Astrid’s story is beautiful and ugly at the same time. Her life with her mother is minimal but happy but when she’s ripped away, things change. She lands in foster homes that are rough in one way or another. They force her to learn independence and how to navigate life on her own. It’s interesting to see how Astrid hardens from Starr’s house to Rena’s. The Astrid who’s forced to sell her dress wouldn’t convert to Christianity like she did at Starr’s.

The variety of characters in this was wonderful. Each of the houses Astrid lived in was its own little worlds and they were created with great care. Marvel’s home was the most interesting to me since it’s what I’m afraid of suburban life becoming: brainwashed by a big TV and caring about my grey roots and my husband noticing I’m not 29 anymore. Claire’s world was the most mesmerizing, with its high-culture art and the allure of acting and producing. The differences between these houses were amazing and showcased Fitch’s ability to create new and interesting characters easily.

Starr was my favorite character. She was a horrible person, but she was entertaining to watch. She changed so much because of her jealousy and seeing her revert before Astrid’s eyes was incredible. She lost her religion, her man, and her family in such short succession that I wondered how much of it could be realistic but I think it all was. She was an addict and one little stumble led to freefall back to square one.

There wasn’t a lot I related to in this story. Most of the characters were very different from me and my family. Even the ones that were in similar housing situations were composed very differently on the inside. Astrid’s story itself was too unique for me to relate to. I think the escapism of it was part of the appeal.

Janet Fitch
Image via the author’s website

I enjoyed it when Astrid was at Claire’s house. It was too good to believe that life had finally become simple for Astrid. Her story was meant to be a tragedy. It was just a matter of finding out what made Claire’s life imperfect. No one’s life is perfect. I think things would have turned out differently if Ingrid had never been involved; I agree with Astrid on that number. Ingrid had a way of getting under everyone’s skill and she exploited this ability to undermine Astrid’s life with Claire. It made me hate her as much as Astrid did in the end.

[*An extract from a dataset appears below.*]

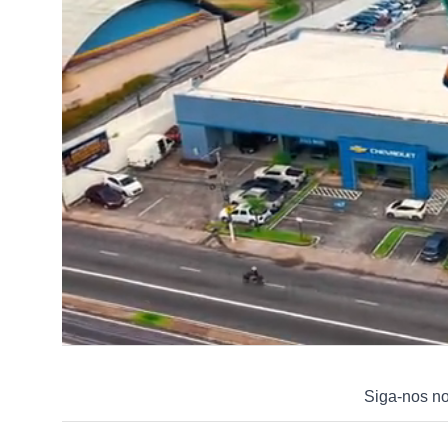
Siga-nos n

Life with Amelia was hard to read about. It was horrible to think someone could starve children the way she did and deny people food. The measures the girls had to take to survive were understandable. I don’t know how much that section of the book helped develop Astrid’s character and it’s the only section I would have cut.

No one’s life is easy, Astrid’s especially. The homes she lived in helped her see that no one has it easy and everyone suffers in one way or another. Even what we think is ideal, the beauty we seek isn’t perfect and it doesn’t last. The beauty Olivia shows her doesn’t last and it isn’t real love. Things fall apart around Astrid like they do to the people in the homes she lives in. She learns that she’s not unique and no one is going to take pity on her and make her life easier. And she learns to make a life for herself the way she wants it to be.

Writer’s Takeaway: The writing in this book is beautiful. There’s no way to learn that except by practice so it’s clear Fitch writes a lot. She describes things with amazing beauty that I’d be lucky to imitate even 30% of the time. It’s like anything else: practice, practice, practice.

This book was spellbinding in its tragedy and triumph. Four out of Five Stars.